MAROVO MEANDERINGS
20 October 2006
Marovo Lagoon, Friday - Jill and Grant Kelly have spent 25 years developing and then enhancing their small but exquisite resort on Uepi (you-pee) Island in the Western District of the Solomon Islands. Being in a remote part of the country, almost at the end of the line, they don’t make a lot of money but live a fine life catering to the requirements of scuba divers, expedition travellers and people who simply want to drop out for a while. And, after more than a quarter of a century, they feel a close connection to the natural environment and to the native people who live on the tiny coral islands arranged necklace-like around Marovo Lagoon.
On board Orion earlier today I watched [on the ABC’s excellent Australia TV Network] Alexander Downer fulminate against the governments of the Solomon Islands and Papua New Guinea. He also fulminated against the Australian Labor Party, which he accused of “supporting foreigners” as if this was a most heinous crime.
With Downer’s petulance still on my mind, I took the Zodiac to shore, where Ingrid and I walked into the centre of the island on a rough hewn track before returning to the resort for a refreshing local lager. There I talked with Jill and Grant Kelly about Solomons’ politics, asking them about the usefulness of Downer’s megaphone diplomacy in addressing the serious problems Australia finds in its immediate neighbourhood.
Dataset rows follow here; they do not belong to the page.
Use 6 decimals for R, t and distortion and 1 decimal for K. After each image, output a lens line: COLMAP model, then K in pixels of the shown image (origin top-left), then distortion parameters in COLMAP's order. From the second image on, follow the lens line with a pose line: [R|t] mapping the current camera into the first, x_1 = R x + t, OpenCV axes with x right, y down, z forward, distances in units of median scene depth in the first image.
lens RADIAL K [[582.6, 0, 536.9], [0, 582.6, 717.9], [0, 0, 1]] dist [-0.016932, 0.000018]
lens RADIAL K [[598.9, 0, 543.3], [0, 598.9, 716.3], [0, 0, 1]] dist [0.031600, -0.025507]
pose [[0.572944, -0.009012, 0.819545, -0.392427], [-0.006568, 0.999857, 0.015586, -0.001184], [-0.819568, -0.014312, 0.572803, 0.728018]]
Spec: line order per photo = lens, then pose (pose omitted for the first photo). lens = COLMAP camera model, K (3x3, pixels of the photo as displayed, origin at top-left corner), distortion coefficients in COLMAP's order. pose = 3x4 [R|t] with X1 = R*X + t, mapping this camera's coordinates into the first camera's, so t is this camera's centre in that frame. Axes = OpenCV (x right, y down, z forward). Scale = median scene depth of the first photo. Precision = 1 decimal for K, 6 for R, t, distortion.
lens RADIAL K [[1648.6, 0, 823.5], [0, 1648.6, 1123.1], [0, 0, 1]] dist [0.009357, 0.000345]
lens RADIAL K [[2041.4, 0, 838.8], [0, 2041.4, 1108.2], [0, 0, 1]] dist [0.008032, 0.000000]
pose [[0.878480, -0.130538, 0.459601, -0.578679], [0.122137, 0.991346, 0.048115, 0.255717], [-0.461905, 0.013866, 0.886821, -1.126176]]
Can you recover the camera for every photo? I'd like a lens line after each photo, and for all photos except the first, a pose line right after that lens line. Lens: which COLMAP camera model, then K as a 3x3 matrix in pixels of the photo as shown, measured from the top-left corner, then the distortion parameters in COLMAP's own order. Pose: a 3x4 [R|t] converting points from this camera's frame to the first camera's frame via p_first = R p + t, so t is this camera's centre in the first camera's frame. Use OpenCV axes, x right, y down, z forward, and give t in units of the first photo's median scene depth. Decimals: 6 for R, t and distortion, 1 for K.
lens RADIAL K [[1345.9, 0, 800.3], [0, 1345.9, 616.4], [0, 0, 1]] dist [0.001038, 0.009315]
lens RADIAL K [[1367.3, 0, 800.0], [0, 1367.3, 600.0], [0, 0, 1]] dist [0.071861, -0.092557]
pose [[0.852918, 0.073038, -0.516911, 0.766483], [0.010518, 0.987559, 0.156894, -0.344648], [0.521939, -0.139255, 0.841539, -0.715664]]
They were ambivalent: saying Downer’s remonstrations against the poor governance of these nations was understandable but that it wasn’t clear exactly how this would fix relationships that Australia had allowed to deteriorate over many years.
Marovo Lagoon is an hour in a plane and another 30 minutes by speedboat from Honiara’s troubled politics and, while the Marovo people know and are concerned about what’s going on, it doesn’t affect them directly. But I couldn’t help contrast the human values realised by the Kelly’s in developing a mature and mutually fruitful relationship with the people of Marovo Lagoon and Australia’s failure to do likewise on the larger diplomatic canvass. It reflects poorly on the competence of Australia’s politicians that relations with our regional neighbours should be in such an unhappy and volatile state.